St. Oliver war die katholische Kirche in Rhüden, einem Ortsteil von Seesen im Landkreis Goslar in Niedersachsen. Die nach dem heiligen Oliver Plunkett benannte Kirche gehörte zur Pfarrgemeinde St. Michael mit Sitz in Bilderlahe, im Dekanat Alfeld-Detfurth des Bistums Hildesheim.

Geschichte

Bereits 1852 erfolgte in Groß Rhüden, das bis dahin zum Amt Bilderlahe gehörte, die Errichtung einer katholischen Kapelle.[1]

1976 erfolgten in Klein Rhüden die Grundsteinlegung und der Bau der St.-Oliver-Kirche. Zuvor fand katholischer Gottesdienst in Rhüden in der evangelischen St.-Martini-Kirche statt.[2]

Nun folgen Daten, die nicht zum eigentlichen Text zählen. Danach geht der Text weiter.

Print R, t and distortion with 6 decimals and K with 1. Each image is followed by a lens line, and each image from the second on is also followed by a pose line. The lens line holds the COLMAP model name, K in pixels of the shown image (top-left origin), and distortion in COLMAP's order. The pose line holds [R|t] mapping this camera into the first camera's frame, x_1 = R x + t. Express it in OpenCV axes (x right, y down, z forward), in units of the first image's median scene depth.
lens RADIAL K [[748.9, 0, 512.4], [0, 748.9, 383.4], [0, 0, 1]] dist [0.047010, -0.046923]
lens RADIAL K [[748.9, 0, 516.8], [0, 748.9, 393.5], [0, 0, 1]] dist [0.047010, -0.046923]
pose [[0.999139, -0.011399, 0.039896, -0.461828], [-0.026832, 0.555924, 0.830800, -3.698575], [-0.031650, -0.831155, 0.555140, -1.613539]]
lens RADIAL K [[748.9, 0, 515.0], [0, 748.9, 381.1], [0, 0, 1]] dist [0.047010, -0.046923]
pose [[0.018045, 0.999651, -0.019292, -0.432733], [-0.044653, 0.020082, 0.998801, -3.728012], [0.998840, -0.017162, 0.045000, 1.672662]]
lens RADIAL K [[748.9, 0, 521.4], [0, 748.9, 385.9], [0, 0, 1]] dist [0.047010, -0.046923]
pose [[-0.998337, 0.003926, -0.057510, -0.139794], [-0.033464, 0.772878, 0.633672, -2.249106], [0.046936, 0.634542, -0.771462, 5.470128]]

Am 28. April 2007 erfolgte die Profanierung durch Bischof Norbert Trelle. 2008 wurde sie verkauft, heute wird das Gebäude vom Musikverein Rhüden von 1901 e. V. als Vereinsheim genutzt. Die nächstliegenden katholischen Kirchen befinden sich heute jeweils ca. acht Kilometer entfernt in Bilderlahe, Bockenem und Seesen.

Lage und Architektur

Die St.-Oliver-Kirche stand in Klein Rhüden auf dem Grundstück Maschstraße 17.

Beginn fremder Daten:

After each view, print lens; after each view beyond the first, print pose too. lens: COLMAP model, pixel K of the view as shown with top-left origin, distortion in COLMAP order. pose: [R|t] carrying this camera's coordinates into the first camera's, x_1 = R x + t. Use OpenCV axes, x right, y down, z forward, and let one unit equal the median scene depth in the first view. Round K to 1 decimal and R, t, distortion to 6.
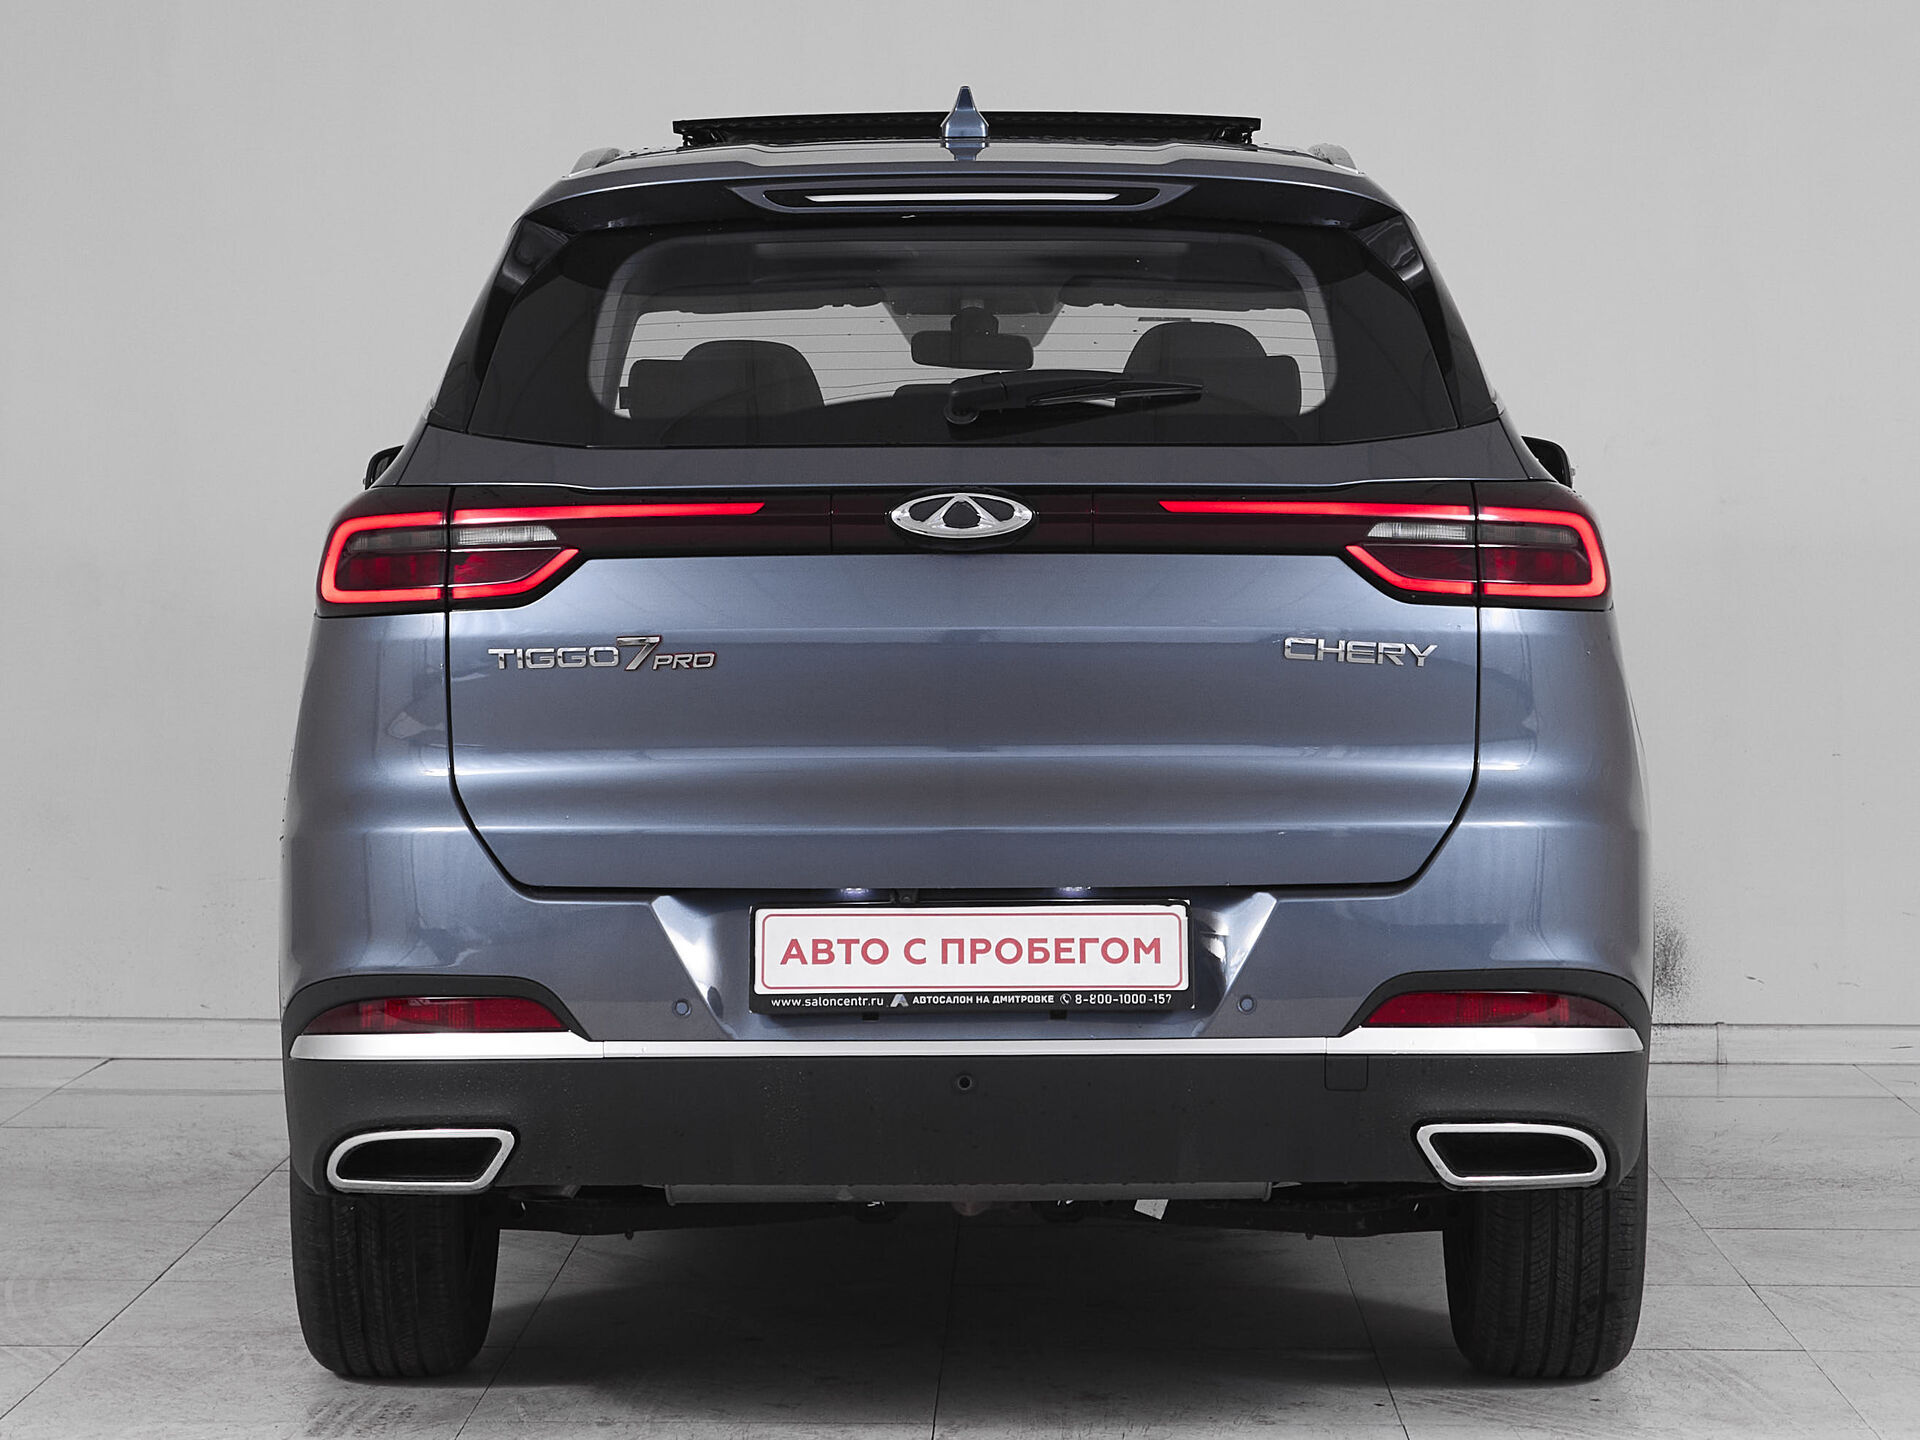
lens RADIAL K [[3844.1, 0, 960.0], [0, 3844.1, 720.0], [0, 0, 1]] dist [0.237427, -0.028046]
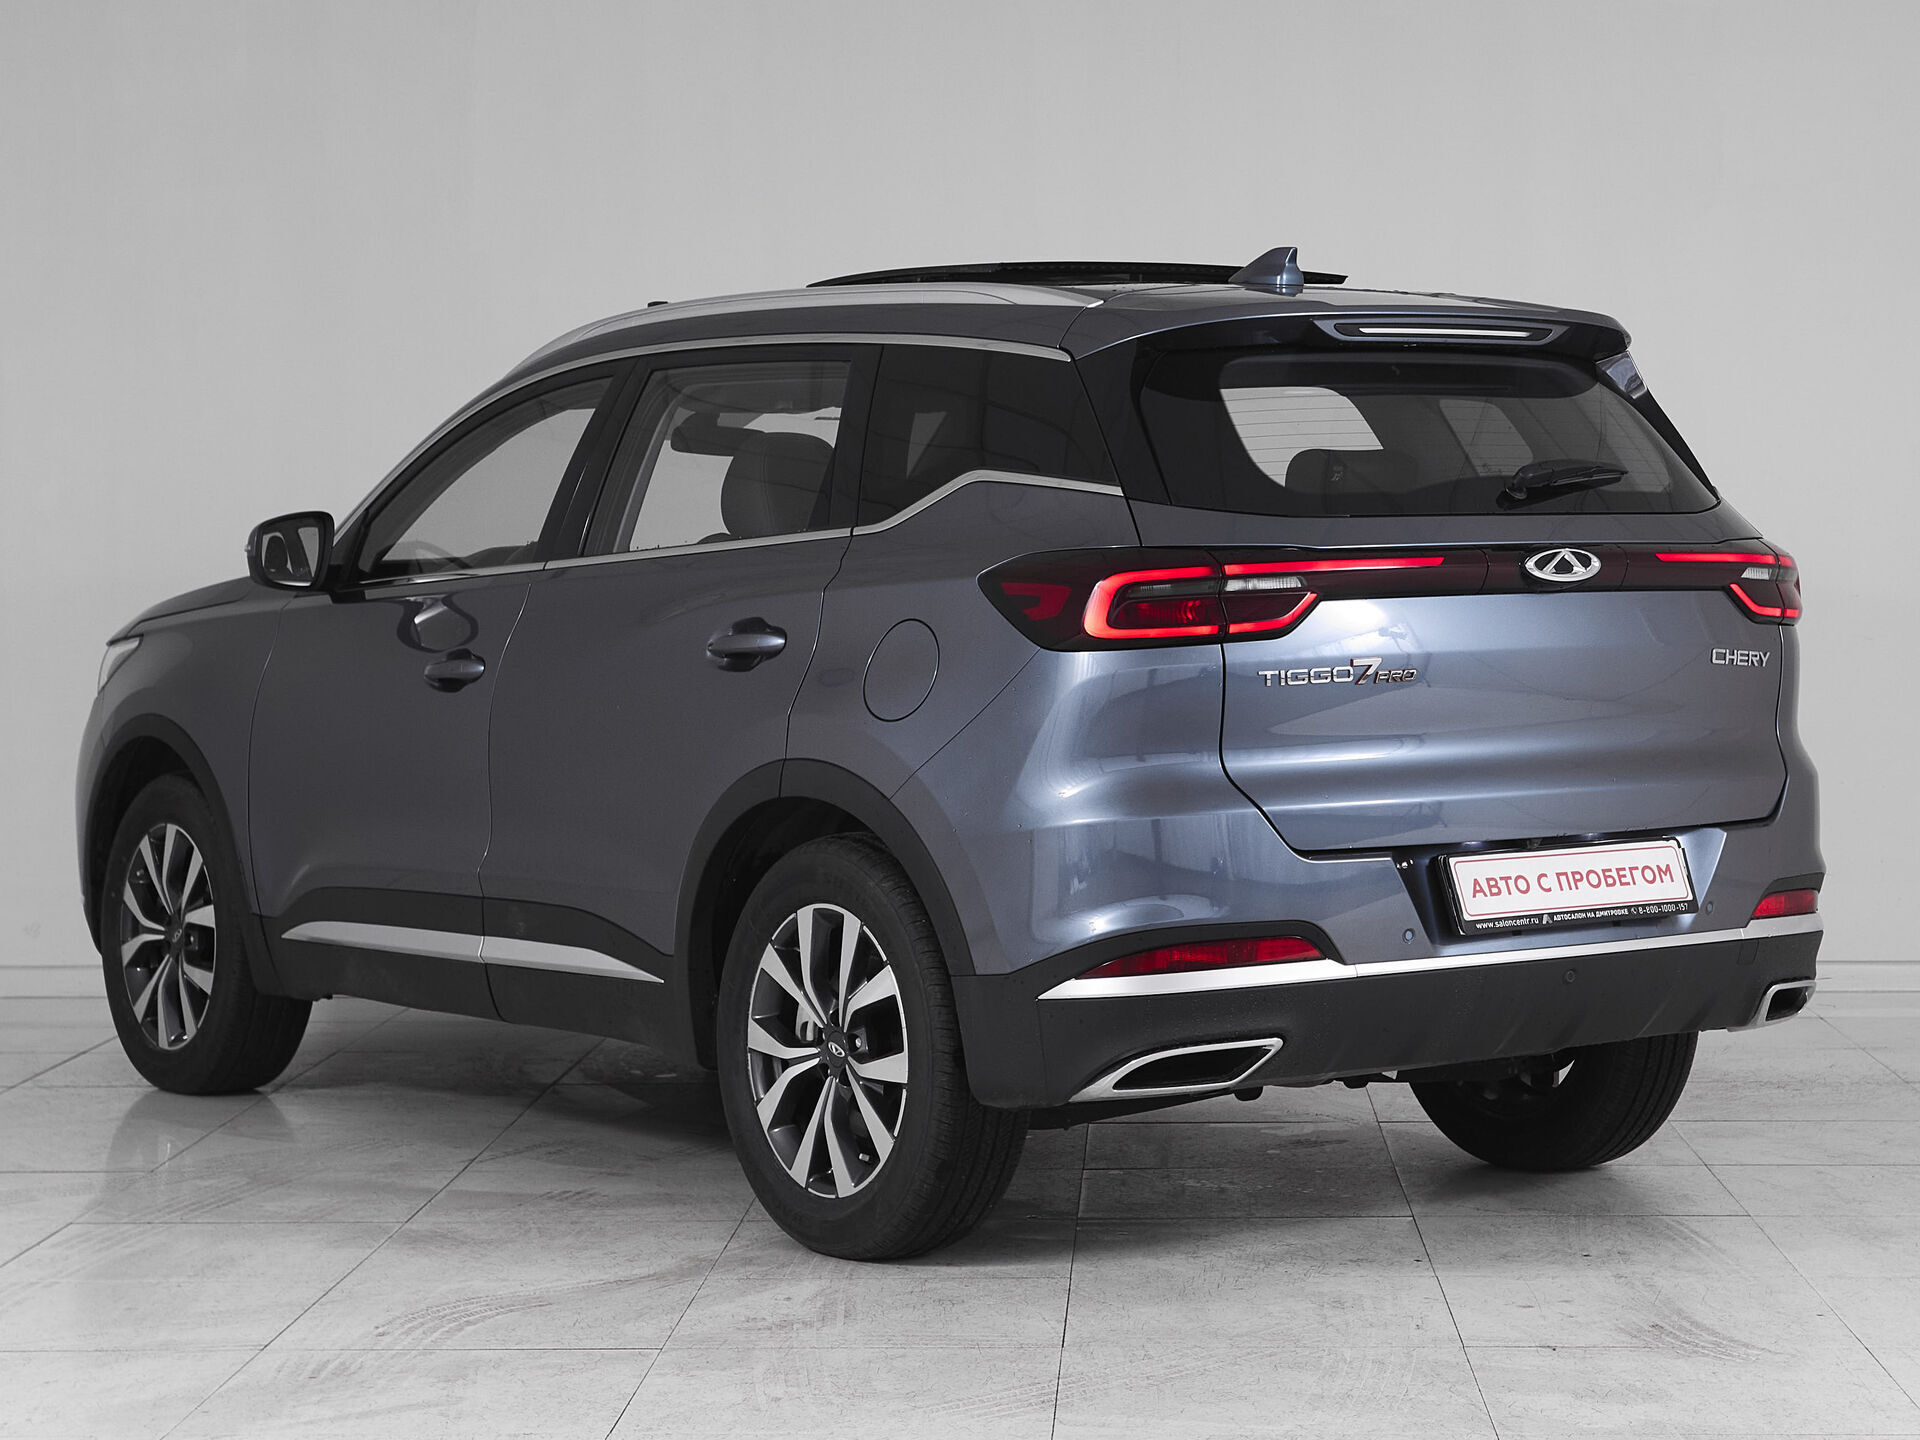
lens RADIAL K [[3844.1, 0, 960.0], [0, 3844.1, 720.0], [0, 0, 1]] dist [0.237427, -0.028046]
pose [[0.810983, -0.030754, 0.584261, -0.975772], [0.040494, 0.999173, -0.003615, -0.001315], [-0.583666, 0.026591, 0.811558, 0.001634]]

Die Kirche wurde als Beton-Fertigteilkirche mit freistehendem Turm und integrierten Gemeinderäumen erbaut und befand sich in rund 132 Meter Höhe über dem Meeresspiegel. Das Turmkreuz und die Glocke wurden nach der Profanierung entfernt, sonst blieb das äußere Erscheinungsbild der Kirche seit der Profanierung weitgehend unverändert. Ihr Kreuzweg kam in die Kirche Maria Königin in Seesen.[3]

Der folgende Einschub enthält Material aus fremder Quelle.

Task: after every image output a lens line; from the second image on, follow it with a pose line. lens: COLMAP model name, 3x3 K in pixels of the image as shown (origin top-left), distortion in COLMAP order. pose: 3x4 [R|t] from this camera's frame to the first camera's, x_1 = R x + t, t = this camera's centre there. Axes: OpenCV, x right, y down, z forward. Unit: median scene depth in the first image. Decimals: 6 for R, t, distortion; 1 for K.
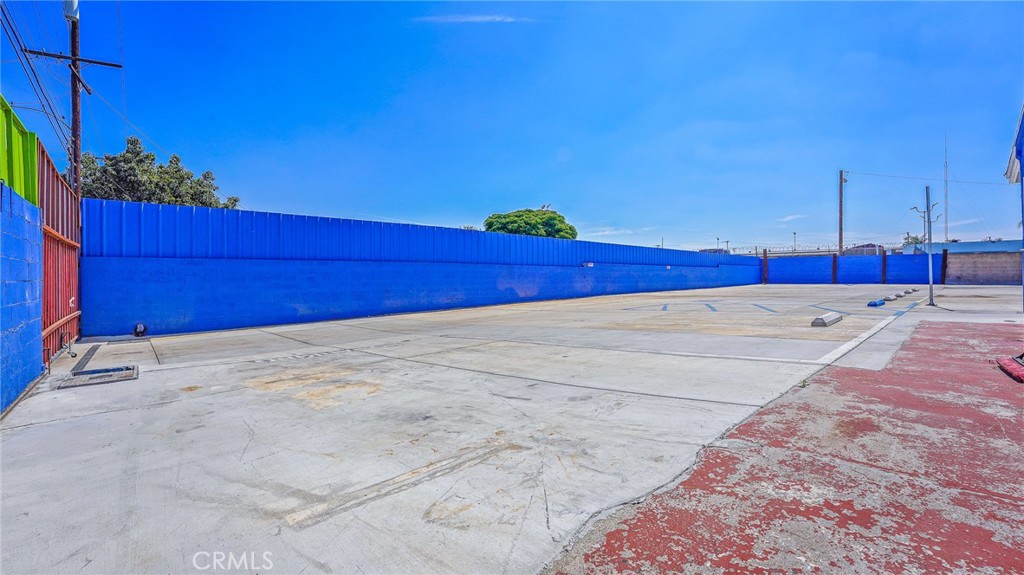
lens RADIAL K [[445.5, 0, 510.6], [0, 445.5, 282.7], [0, 0, 1]] dist [-0.000315, 0.000031]
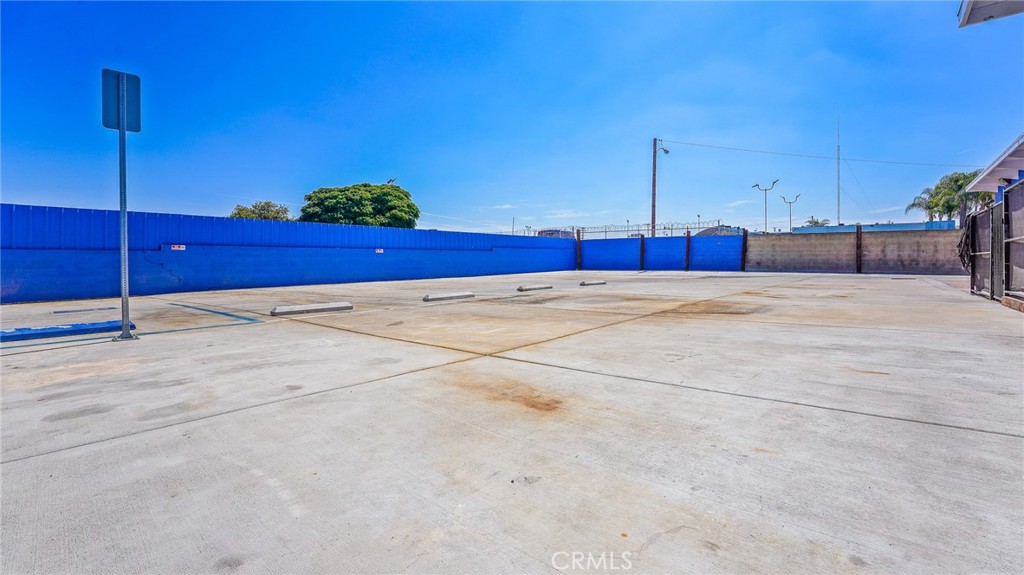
lens RADIAL K [[445.5, 0, 511.0], [0, 445.5, 264.8], [0, 0, 1]] dist [-0.000315, 0.000031]
pose [[0.995960, -0.002171, 0.089774, 0.301813], [0.002242, 0.999997, -0.000683, -0.006002], [-0.089773, 0.000881, 0.995962, 0.131657]]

Von diesem Kirchentyp wurden im Bistum Hildesheim eine Reihe weiterer Kirchen erbaut, so 1969 in Altenwalde und Sudmerberg, 1970 in Dungelbeck, Meckelfeld und Poggenhagen, 1971 in Afferde, Hohegeiß, Luthe, Meine, Schwanewede und Winsen (Aller), 1972 in Gifhorn, Ronnenberg, Stederdorf und Wittingen, 1974 in Vorwerk, und 1975 in Dransfeld, Münchehof und Rodenberg.

Siehe auch

Literatur

  • Willi Stoffers: Bistum Hildesheim heute. Hildesheim 1987, ISBN 3-87065-418-X, S. 120

Einzelnachweise

  1. Maria Kapp: St. Michael in (Seesen-) Bilderlahe. In: Die Diözese Hildesheim in Vergangenheit und Gegenwart. Jahrbuch des Vereins für Geschichte und Kunst im Bistum Hildesheim, 70. Jahrgang, Hildesheim 2002, ISBN 3-39366-535-8, S. 289.
  2. Bischöfliches Generalvikariat (Hrsg.): Katholischer Gottesdienst in der Diözese Hildesheim. Hildesheim 1966, S. 43.
  3. Faltblatt: Maria Königin, Seesen. Katholische Pfarrgemeinde Maria Königin (Hrsg.).